Album review: Body/Head

Body/Head - No Waves (Matador)

IN HIS despair MacBeth chastised humans, and thereby life, as "full of sound and fury, signifying nothing". Kim Gordon's music has long been driven by "sound and fury" but is certainly not meaningless.

Whether in Sonic Youth, or in her new band Body/Head (with guitarist Bill Nace ) Gordon has used abstract sound as artistic expression - the aural equivalent of Abstract Expressionism. Where others hear only noise, she sees a way to both challenge traditional music structures and use dissonance to make emotional connections.

No Waves, the cleverly punning title to follow-up 2013 debut Coming Apart, was recorded in concert at the Bijou Theater, during the Big Ears Festival in Knoxville, Tennessee. It features three tracks - two around the seven/eight minute mark and the near 23 minute behemoth 'Abstract/Actress'.

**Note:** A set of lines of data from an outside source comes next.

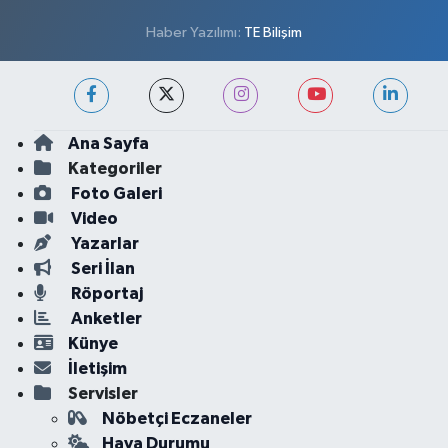
Haber Yazılımı:
TE Bilişim
Ana Sayfa
Kategoriler
Foto Galeri
Video
Yazarlar
Seri İlan
Röportaj
Anketler
Künye
İletişim
Servisler
Nöbetçi Eczaneler
Hava Durumu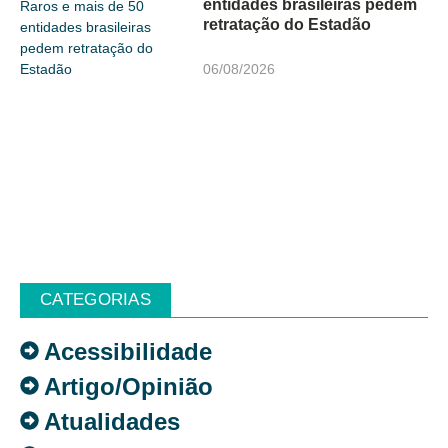
entidades brasileiras pedem
retratação do Estadão
06/08/2026
CATEGORIAS
Acessibilidade
Artigo/Opinião
Atualidades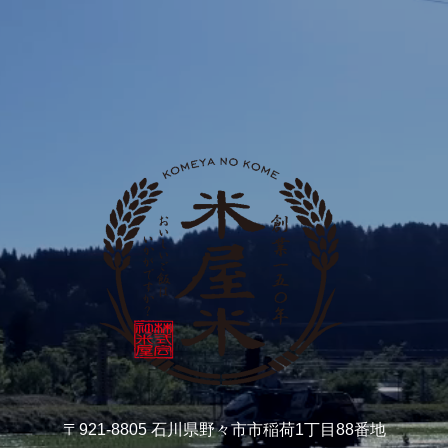
〒921-8805 石川県野々市市稲荷1丁目88番地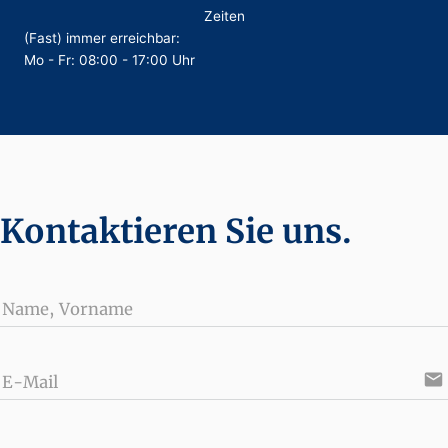
Zeiten
(Fast) immer erreichbar:
Mo - Fr: 08:00 - 17:00 Uhr
Kontaktieren Sie uns.
Name, Vorname
email
E-Mail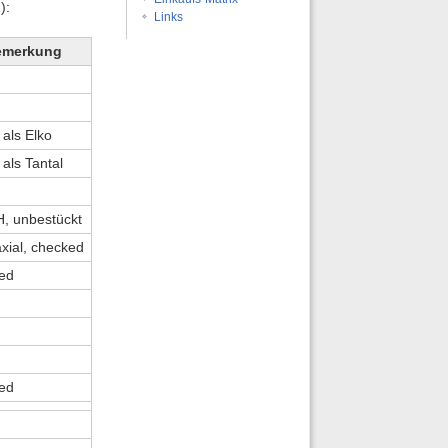
):
Links
emerkung
als Elko
als Tantal
, unbestückt
axial, checked
ed
ed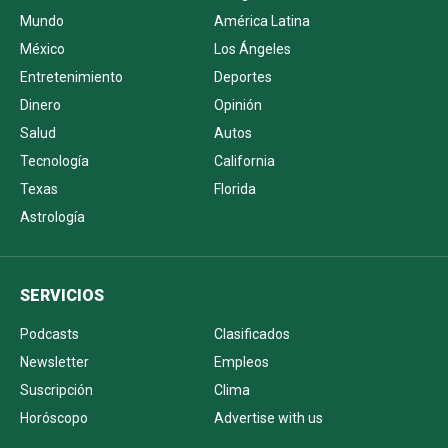
Mundo
América Latina
México
Los Ángeles
Entretenimiento
Deportes
Dinero
Opinión
Salud
Autos
Tecnología
California
Texas
Florida
Astrología
SERVICIOS
Podcasts
Clasificados
Newsletter
Empleos
Suscripción
Clima
Horóscopo
Advertise with us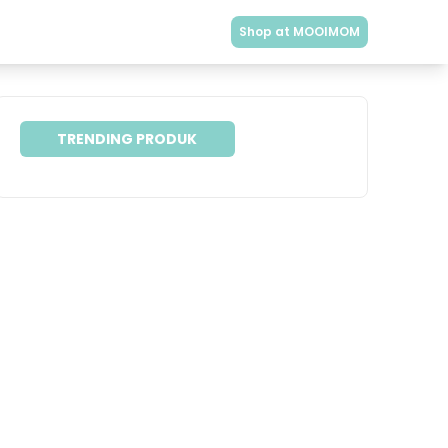
Shop at MOOIMOM
TRENDING PRODUK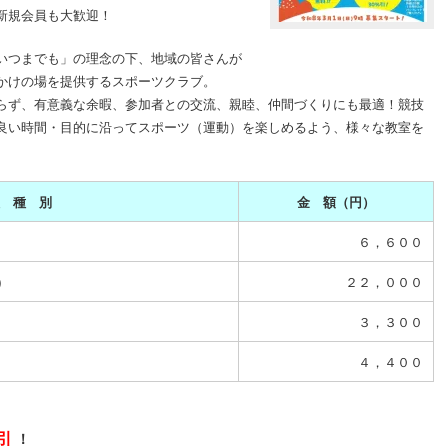
新規会員も大歓迎！
いつまでも」の理念の下、地域の皆さんが
かけの場を提供するスポーツクラブ。
らず、有意義な余暇、参加者との交流、親睦、仲間づくりにも最適！競技
良い時間・目的に沿ってスポーツ（運動）を楽しめるよう、様々な教室を
 種 別
金 額（円）
６，６００
)
２２，０００
３，３００
４，４００
引
！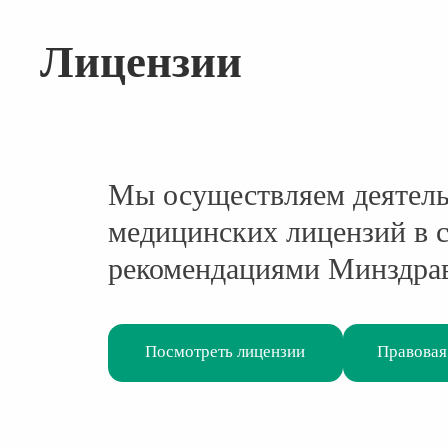
Лицензии
Мы осуществляем деятель
медицинских лицензий в с
рекомендациями Минздра
Посмотреть лицензии
Правовая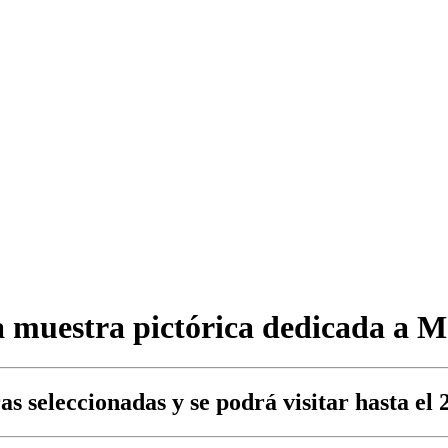
 muestra pictórica dedicada a M
s seleccionadas y se podrá visitar hasta el 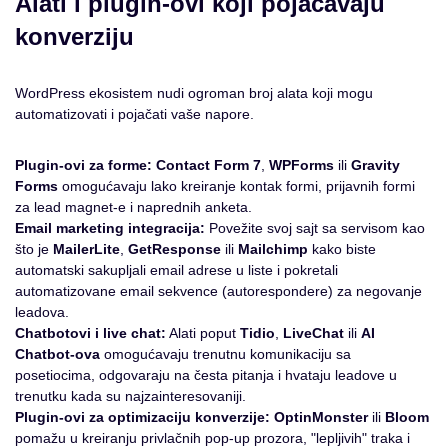
Alati i plugin-ovi koji pojačavaju
konverziju
WordPress ekosistem nudi ogroman broj alata koji mogu
automatizovati i pojačati vaše napore.
Plugin-ovi za forme:
Contact Form 7
,
WPForms
ili
Gravity
Forms
omogućavaju lako kreiranje kontak formi, prijavnih formi
za lead magnet-e i naprednih anketa.
Email marketing integracija:
Povežite svoj sajt sa servisom kao
što je
MailerLite
,
GetResponse
ili
Mailchimp
kako biste
automatski sakupljali email adrese u liste i pokretali
automatizovane email sekvence (autorespondere) za negovanje
leadova.
Chatbotovi i live chat:
Alati poput
Tidio
,
LiveChat
ili
AI
Chatbot-ova
omogućavaju trenutnu komunikaciju sa
posetiocima, odgovaraju na česta pitanja i hvataju leadove u
trenutku kada su najzainteresovaniji.
Plugin-ovi za optimizaciju konverzije:
OptinMonster
ili
Bloom
pomažu u kreiranju privlačnih pop-up prozora, "lepljivih" traka i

For some, this will simply be 40 minutes of feedback. To these ears though, it is a 40 minute exercise in how atonality and electric distortion can, in the right hands, appeal to both the imagination and the emotion, because of its abstract nature. Stripped of musicality and melody, it is a blank slate through which different ideas and interpretation can arise - soundtracks for emotional landscapes and internal films of the mind. A surprise touch comes in the harmonica wails that punctuate the music unexpectedly.